Benhamou Y, Katlama C, Lunel F, Coutellier A, Dohin E, Hamm N, Tubiana R, Herson S, Poynard T, Opolon P
Groupe Hospitalier Pitié-Salpêtrière, Paris, France.
Ann Intern Med. 1996 Nov 1;125(9):705-12. doi: 10.7326/0003-4819-125-9-199611010-00001.
Therapy for hepatitis B virus (HBV) infection is still unsatisfactory, particularly in patients who are co-infected with the human immunodeficiency virus (HIV). Lamivudine, a retroviral inhibitor, has been shown to have activity against HBV replication in vitro, in animal models, and in studies of immunocompetent persons.
To assess the efficacy of lamivudine in inhibiting HBV replication during a 12-month period in patients with both HBV and HIV infection.
Prospective, open study.
University hospital.
40 consecutive patients (39 men and 1 woman) infected with both HIV and HBV. All had progressive HIV disease; were refractory to or unable to tolerate therapies other than lamivudine; and received lamlvudine, 600 mg/d or 600 mg/d followed by 300 mg/d, as therapy for HIV disease.
Serum concentrations of HBV DNA were assessed every 2 months by using molecular hybridization. Polymerase chain reaction (PCR) for HBV DNA was done at baseline and was done at months 2, 6, and 12 only if the HBV DNA concentration was less than 5 pg/mL.
Two groups were retrospectively identified at baseline: patients with high HBV replication (serum HBV DNA concentrations > 5 pg/mL) (n = 30) and patients with low HBV replication (serum HBV DNA concentrations < 5 pg/mL) (n = 10). After 12 months of treatment, 26 of 27 patients (96.3% [95% Cl, 81% to 99.9%]) who had had high HBV replication at baseline had serum HBV DNA concentrations less than 5 pg/mL. However, PCR could still detect HBV DNA in serum in 11.5% (Cl, 2% to 30%) of these patients. Among patients who had had low HBV replication at baseline, the results of PCR for serum HBV DNA became negative in the 6 patients who had had a positive result on PCR at baseline. No serious adverse events occurred during treatment.

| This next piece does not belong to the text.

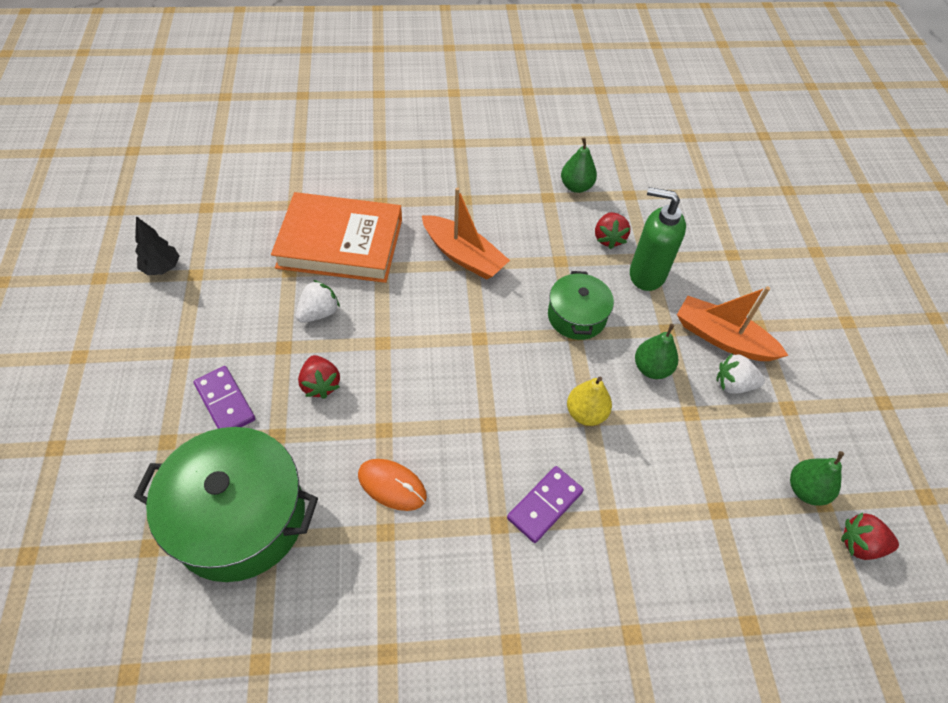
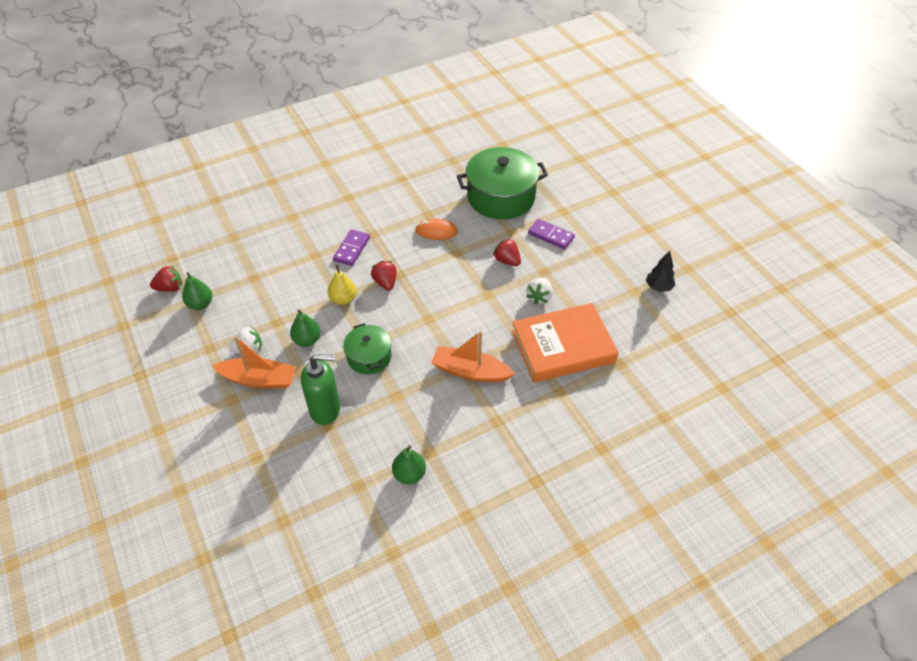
camera: 160 degrees right, 5 degrees down
(608, 238) = (364, 431): red strawberry -> red strawberry (385, 282)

Although this study was not a randomized, blinded trial, it suggests that lamivudine is active against.
乙型肝炎病毒(HBV)感染的治疗仍不尽人意,尤其是在合并人类免疫缺陷病毒(HIV)感染的患者中。拉米夫定是一种逆转录病毒抑制剂,已在体外、动物模型以及免疫功能正常者的研究中显示出对HBV复制有活性。
评估拉米夫定在12个月期间对HBV和HIV合并感染患者抑制HBV复制的疗效。
前瞻性、开放性研究。
大学医院。
40例连续的同时感染HIV和HBV的患者(39例男性和1例女性)。所有患者均患有进展性HIV疾病;对拉米夫定以外的治疗难治或无法耐受;并接受拉米夫定,600mg/d或600mg/d后改为300mg/d,作为HIV疾病的治疗。
每2个月使用分子杂交法评估血清HBV DNA浓度。HBV DNA的聚合酶链反应(PCR)在基线时进行,仅当HBV DNA浓度低于5pg/mL时,在第2、6和12个月进行。
在基线时回顾性确定了两组:高HBV复制患者(血清HBV DNA浓度>5pg/mL)(n = 30)和低HBV复制患者(血清HBV DNA浓度<5pg/mL)(n = 10)。治疗12个月后,基线时高HBV复制的27例患者中有26例(96.3%[95%CI,81%至99.9%])血清HBV DNA浓度低于5pg/mL。然而,PCR仍能在这些患者的11.5%(CI,2%至30%)血清中检测到HBV DNA。在基线时低HBV复制的患者中,基线时PCR结果为阳性的6例患者血清HBV DNA的PCR结果变为阴性。治疗期间未发生严重不良事件。
尽管本研究不是随机、盲法试验,但提示拉米夫定对……有活性。